How to complete this task. Please reproduce all the data exactly as written and omit the pictures.

Collected data.
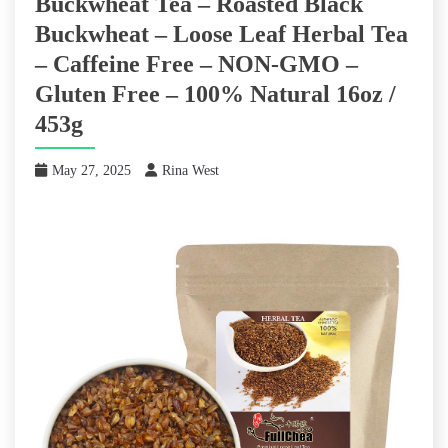
Buckwheat Tea – Roasted Black
Buckwheat – Loose Leaf Herbal Tea
– Caffeine Free – NON-GMO –
Gluten Free – 100% Natural 16oz /
453g
May 27, 2025
Rina West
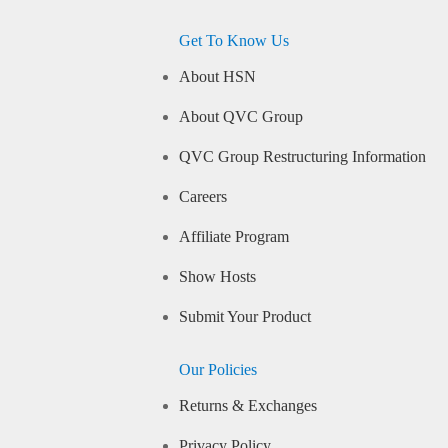
Get To Know Us
About HSN
About QVC Group
QVC Group Restructuring Information
Careers
Affiliate Program
Show Hosts
Submit Your Product
Our Policies
Returns & Exchanges
Privacy Policy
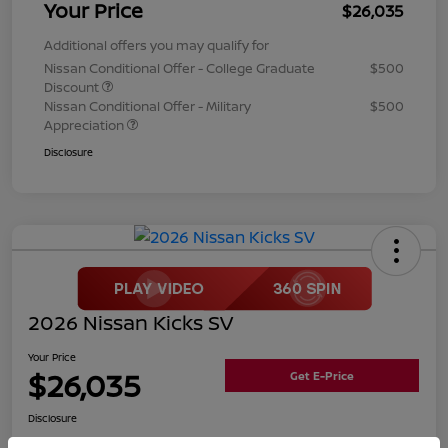
Your Price
$26,035
Additional offers you may qualify for
Nissan Conditional Offer - College Graduate
$500
Discount
Nissan Conditional Offer - Military
$500
Appreciation
Disclosure
2026 Nissan Kicks SV
Your Price
$26,035
Get E-Price
Disclosure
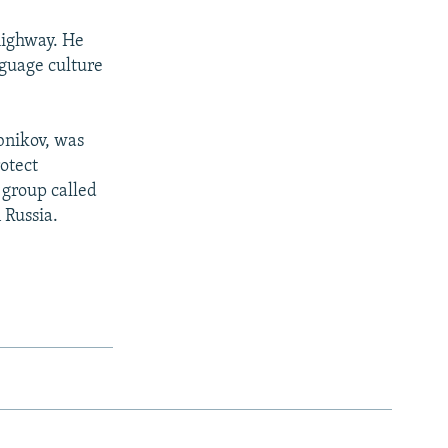
 highway. He
nguage culture
ebnikov, was
rotect
 group called
 Russia.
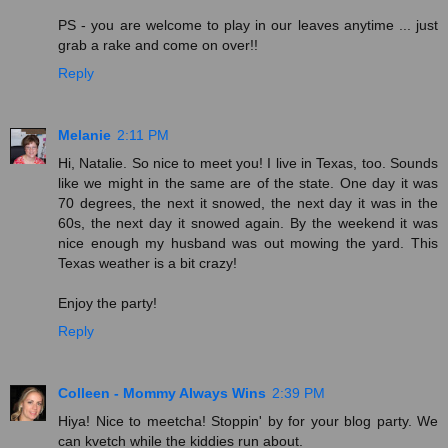
PS - you are welcome to play in our leaves anytime ... just
grab a rake and come on over!!
Reply
Melanie
2:11 PM
Hi, Natalie. So nice to meet you! I live in Texas, too. Sounds
like we might in the same are of the state. One day it was
70 degrees, the next it snowed, the next day it was in the
60s, the next day it snowed again. By the weekend it was
nice enough my husband was out mowing the yard. This
Texas weather is a bit crazy!
Enjoy the party!
Reply
Colleen - Mommy Always Wins
2:39 PM
Hiya! Nice to meetcha! Stoppin' by for your blog party. We
can kvetch while the kiddies run about.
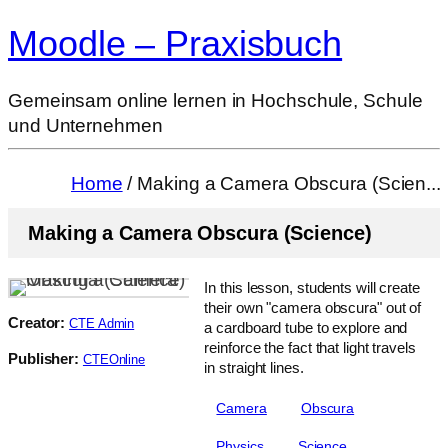
Moodle – Praxisbuch
Gemeinsam online lernen in Hochschule, Schule
und Unternehmen
Home
/ Making a Camera Obscura (Scien...
Making a Camera Obscura (Science)
In this lesson, students will create
their own "camera obscura" out of
Creator:
CTE Admin
a cardboard tube to explore and
reinforce the fact that light travels
Publisher:
CTEOnline
in straight lines.
Camera
Obscura
Physics
Science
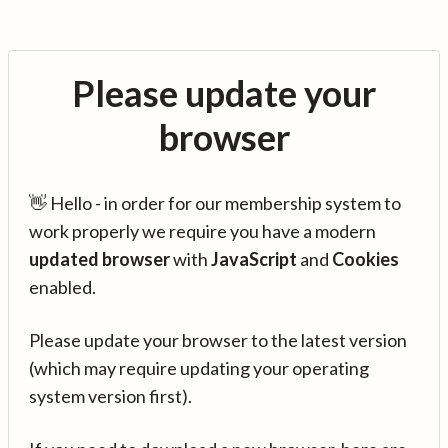
Please update your
browser
👋 Hello - in order for our membership system to
work properly we require you have a modern
updated browser
with
JavaScript
and
Cookies
enabled.
Please update your browser to the latest version
(which may require updating your operating
system version first).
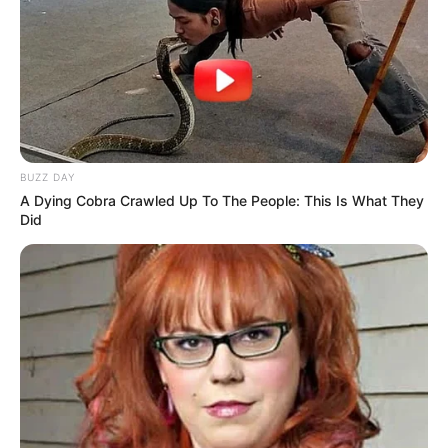
Look what Dr Nandipha’s mother spotted doing
in court yesterday
SEPTEMBER 10, 2024
Unexpected || Hawks To Arrest ANC Heavyweight
Over R680 000 Alleged Money Laundering
SEPTEMBER 11, 2024
BUZZ DAY
A Dying Cobra Crawled Up To The People: This Is What They
Did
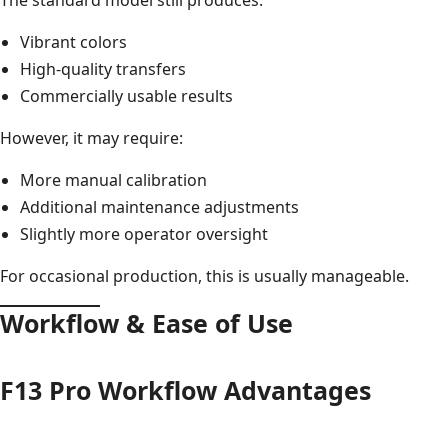
Vibrant colors
High-quality transfers
Commercially usable results
However, it may require:
More manual calibration
Additional maintenance adjustments
Slightly more operator oversight
For occasional production, this is usually manageable.
Workflow & Ease of Use
F13 Pro Workflow Advantages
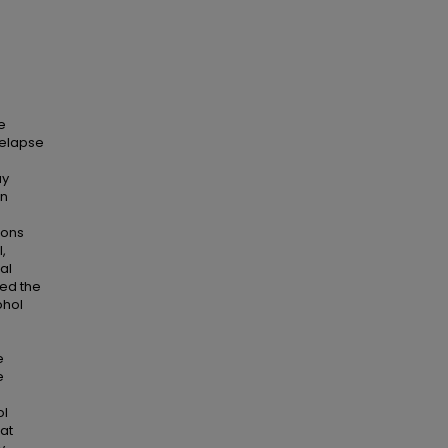
e
relapse
ay
in
rons
,
al
ted the
ohol
e
e
ol
hat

Task answer.
Buckwheat Tea – Roasted Black
Buckwheat – Loose Leaf Herbal Tea
– Caffeine Free – NON-GMO –
Gluten Free – 100% Natural 16oz /
453g
May 27, 2025
Rina West
Get To Know Us
About HSN
About QVC Group
QVC Group Restructuring Information
Careers
Affiliate Program
Show Hosts
Submit Your Product
Our Policies
Returns & Exchanges
Privacy Policy
Your Price
$26,035
Additional offers you may qualify for
Nissan Conditional Offer - College Graduate
$500
Discount
Nissan Conditional Offer - Military
$500
Appreciation
Disclosure
2026 Nissan Kicks SV
Your Price
$26,035
Get E-Price
Disclosure
 highway. He
nguage culture
ebnikov, was
rotect
 group called
 Russia.
PS - you are welcome to play in our leaves anytime ... just
grab a rake and come on over!!
Reply
Melanie
2:11 PM
Hi, Natalie. So nice to meet you! I live in Texas, too. Sounds
like we might in the same are of the state. One day it was
70 degrees, the next it snowed, the next day it was in the
60s, the next day it snowed again. By the weekend it was
nice enough my husband was out mowing the yard. This
Texas weather is a bit crazy!
Enjoy the party!
Reply
Colleen - Mommy Always Wins
2:39 PM
Hiya! Nice to meetcha! Stoppin' by for your blog party. We
can kvetch while the kiddies run about.
Moodle – Praxisbuch
Gemeinsam online lernen in Hochschule, Schule
und Unternehmen
Home
/ Making a Camera Obscura (Scien...
Making a Camera Obscura (Science)
In this lesson, students will create
their own "camera obscura" out of
Creator:
CTE Admin
a cardboard tube to explore and
reinforce the fact that light travels
Publisher:
CTEOnline
in straight lines.
Camera
Obscura
Physics
Science
Please update your
browser
👋 Hello - in order for our membership system to
work properly we require you have a modern
updated browser
with
JavaScript
and
Cookies
enabled.
Please update your browser to the latest version
(which may require updating your operating
system version first).
Look what Dr Nandipha’s mother spotted doing
in court yesterday
SEPTEMBER 10, 2024
Unexpected || Hawks To Arrest ANC Heavyweight
Over R680 000 Alleged Money Laundering
SEPTEMBER 11, 2024
BUZZ DAY
A Dying Cobra Crawled Up To The People: This Is What They
Did
Vibrant colors
High-quality transfers
Commercially usable results
However, it may require:
More manual calibration
Additional maintenance adjustments
Slightly more operator oversight
For occasional production, this is usually manageable.
Workflow & Ease of Use
F13 Pro Workflow Advantages
e
relapse
ay
in
rons
,
al
ted the
ohol
e
e
ol
hat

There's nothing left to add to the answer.